The military has claimed to be neutral in the political standoff and both Mubarak and his prime minister, Ahmed Shafiq, have said there will be no “security pursuit” of anti-government activists. But Morayef says this is clearly not the case.

“I think it’s become pretty obvious by now that the military is not a neutral party. The military doesn’t want and doesn’t believe in the protests and this is even at the lower level, based on the interrogations,” she said.

Human Rights Watch says it has documented 119 arrests of civilians by the military but believes there are many more. Bahgat said it was impossible to know how many people had been detained because the army is not acknowledging the arrests. But he believes that the pattern of disappearances seen in Cairo is replicated across the country.

“Detentions either go completely unreported or they are unable to inform their family members or any lawyer of their detention so they are much more difficult to assist or look for,” he said. “Those held by the military police are not receiving any due process either because they are unaccounted for and they are unable to inform anyone of their detention.”

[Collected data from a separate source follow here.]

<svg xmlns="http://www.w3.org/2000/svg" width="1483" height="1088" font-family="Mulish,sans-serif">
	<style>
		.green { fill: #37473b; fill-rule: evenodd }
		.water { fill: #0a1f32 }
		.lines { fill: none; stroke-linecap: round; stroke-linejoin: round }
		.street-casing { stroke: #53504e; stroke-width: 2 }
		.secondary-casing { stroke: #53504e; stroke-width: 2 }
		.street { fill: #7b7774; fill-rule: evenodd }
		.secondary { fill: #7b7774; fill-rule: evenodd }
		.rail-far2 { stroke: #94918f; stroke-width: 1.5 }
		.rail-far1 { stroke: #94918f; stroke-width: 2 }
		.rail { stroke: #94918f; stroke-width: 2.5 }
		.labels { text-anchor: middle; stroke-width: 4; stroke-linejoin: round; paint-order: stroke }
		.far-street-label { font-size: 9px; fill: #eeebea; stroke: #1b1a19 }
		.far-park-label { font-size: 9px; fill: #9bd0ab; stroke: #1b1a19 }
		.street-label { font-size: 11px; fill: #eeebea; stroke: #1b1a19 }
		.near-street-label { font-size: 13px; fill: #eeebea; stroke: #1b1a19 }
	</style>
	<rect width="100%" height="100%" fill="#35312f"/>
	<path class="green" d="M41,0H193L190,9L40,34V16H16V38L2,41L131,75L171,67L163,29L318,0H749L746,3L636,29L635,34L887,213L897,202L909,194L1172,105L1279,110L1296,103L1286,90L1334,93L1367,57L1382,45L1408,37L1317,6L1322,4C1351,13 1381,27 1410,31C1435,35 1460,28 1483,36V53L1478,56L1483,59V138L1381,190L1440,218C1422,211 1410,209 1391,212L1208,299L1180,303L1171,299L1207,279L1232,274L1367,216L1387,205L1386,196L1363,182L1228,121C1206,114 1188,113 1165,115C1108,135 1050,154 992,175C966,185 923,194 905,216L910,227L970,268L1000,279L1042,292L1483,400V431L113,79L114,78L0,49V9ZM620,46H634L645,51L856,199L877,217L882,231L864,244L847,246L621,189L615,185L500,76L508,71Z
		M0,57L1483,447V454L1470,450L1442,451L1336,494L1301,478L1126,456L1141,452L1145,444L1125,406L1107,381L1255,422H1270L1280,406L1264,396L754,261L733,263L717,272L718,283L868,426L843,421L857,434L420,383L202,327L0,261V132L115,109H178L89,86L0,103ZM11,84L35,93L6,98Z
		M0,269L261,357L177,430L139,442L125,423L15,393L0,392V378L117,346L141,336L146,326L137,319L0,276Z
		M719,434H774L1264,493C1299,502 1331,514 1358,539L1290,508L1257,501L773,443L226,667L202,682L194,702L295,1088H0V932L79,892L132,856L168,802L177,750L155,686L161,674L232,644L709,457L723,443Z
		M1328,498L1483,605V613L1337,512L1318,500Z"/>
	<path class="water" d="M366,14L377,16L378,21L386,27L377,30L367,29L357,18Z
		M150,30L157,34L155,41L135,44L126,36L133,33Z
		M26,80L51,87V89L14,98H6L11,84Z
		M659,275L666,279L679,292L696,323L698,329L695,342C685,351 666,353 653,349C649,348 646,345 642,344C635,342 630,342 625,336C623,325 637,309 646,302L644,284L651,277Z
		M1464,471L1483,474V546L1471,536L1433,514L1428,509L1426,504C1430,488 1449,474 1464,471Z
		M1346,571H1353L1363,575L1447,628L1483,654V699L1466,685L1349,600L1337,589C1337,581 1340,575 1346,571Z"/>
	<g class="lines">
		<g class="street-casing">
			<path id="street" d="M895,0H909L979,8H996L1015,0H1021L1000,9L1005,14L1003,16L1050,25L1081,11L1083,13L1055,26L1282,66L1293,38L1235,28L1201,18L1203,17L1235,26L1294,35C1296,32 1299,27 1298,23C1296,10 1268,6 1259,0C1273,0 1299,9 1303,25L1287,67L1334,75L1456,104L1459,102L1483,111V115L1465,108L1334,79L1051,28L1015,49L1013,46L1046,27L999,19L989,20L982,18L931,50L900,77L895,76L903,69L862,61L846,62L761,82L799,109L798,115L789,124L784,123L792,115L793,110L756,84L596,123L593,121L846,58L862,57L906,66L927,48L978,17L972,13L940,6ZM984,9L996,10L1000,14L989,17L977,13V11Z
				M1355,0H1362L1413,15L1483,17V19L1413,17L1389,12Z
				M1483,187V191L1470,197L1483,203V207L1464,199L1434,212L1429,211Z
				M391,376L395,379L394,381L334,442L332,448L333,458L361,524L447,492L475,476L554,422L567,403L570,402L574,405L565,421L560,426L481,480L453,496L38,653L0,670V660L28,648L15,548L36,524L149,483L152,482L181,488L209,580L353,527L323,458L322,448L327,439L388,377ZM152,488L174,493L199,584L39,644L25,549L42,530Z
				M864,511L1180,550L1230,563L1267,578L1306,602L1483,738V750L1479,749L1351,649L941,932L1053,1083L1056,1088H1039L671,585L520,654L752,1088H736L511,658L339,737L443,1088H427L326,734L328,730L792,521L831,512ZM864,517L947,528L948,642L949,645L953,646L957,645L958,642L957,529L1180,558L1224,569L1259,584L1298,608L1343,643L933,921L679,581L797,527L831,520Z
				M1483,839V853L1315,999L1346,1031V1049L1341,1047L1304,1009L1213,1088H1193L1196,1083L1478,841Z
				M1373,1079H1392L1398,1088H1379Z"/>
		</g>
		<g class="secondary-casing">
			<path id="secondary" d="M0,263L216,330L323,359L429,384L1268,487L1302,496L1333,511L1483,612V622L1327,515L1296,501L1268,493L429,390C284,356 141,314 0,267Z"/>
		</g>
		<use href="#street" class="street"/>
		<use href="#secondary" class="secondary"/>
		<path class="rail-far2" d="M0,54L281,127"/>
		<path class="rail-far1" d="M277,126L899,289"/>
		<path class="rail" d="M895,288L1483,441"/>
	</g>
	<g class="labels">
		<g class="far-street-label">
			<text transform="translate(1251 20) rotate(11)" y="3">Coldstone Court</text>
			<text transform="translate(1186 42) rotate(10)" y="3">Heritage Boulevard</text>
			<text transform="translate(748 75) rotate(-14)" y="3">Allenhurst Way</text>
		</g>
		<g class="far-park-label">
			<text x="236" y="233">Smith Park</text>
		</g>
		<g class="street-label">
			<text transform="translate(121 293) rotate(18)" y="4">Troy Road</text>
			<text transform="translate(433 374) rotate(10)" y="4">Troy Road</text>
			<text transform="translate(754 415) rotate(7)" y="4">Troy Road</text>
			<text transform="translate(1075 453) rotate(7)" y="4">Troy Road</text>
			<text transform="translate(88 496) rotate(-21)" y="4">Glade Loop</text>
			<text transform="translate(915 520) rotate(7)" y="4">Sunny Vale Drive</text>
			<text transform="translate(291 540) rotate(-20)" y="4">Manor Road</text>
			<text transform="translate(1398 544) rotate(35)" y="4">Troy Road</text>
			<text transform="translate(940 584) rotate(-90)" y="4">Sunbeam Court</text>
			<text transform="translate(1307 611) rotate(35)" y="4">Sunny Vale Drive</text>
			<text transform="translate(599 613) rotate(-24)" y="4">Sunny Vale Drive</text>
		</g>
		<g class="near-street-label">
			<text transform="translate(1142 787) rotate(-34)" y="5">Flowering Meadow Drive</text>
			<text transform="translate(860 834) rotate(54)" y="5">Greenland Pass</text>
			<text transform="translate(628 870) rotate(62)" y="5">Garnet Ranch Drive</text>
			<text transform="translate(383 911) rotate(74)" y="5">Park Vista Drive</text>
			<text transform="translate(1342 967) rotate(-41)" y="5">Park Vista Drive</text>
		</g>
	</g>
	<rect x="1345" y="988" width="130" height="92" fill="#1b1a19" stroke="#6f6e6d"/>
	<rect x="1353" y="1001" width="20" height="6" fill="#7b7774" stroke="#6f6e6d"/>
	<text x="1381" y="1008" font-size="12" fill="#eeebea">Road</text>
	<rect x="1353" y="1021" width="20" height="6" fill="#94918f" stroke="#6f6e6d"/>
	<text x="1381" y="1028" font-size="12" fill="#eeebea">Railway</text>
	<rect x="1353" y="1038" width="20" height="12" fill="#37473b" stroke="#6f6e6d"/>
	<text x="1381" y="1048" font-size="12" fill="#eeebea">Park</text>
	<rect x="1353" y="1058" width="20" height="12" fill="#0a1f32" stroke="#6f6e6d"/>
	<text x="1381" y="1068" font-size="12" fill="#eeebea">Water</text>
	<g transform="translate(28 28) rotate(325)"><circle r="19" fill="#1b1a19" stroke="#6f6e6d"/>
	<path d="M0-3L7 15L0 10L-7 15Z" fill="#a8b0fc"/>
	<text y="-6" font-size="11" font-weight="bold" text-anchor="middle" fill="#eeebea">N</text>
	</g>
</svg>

Human Rights Watch has also documented detentions including an unnamed democracy activist who described being stopped by a soldier who insisted on searching his bag, where he found a pro-democracy flyer.

“They started beating me up in the street their rubber batons and an electric Taser gun, shocking me,” the activist said.

“Then they took me to Abdin police station. By the time I arrived, the soldiers and officers there had been informed that a ‘spy’ was coming, and so when I arrived they gave me a ‘welcome beating’ that lasted some 30 minutes.”

While pro-government protesters have also been detained by the army during clashes in Tahrir Square, it is believed that they have been handed on to police and then released, rather than being held and tortured.

The detainee was held in a cell until an interrogator arrived, ordered him to undress and attached cables from an “electric shock machine”.

“He shocked me all over my body, leaving no place untouched. It wasn’t a real interrogation; he didn’t ask that many questions. He tortured me twice like this on Friday, and one more time on Saturday,” he said.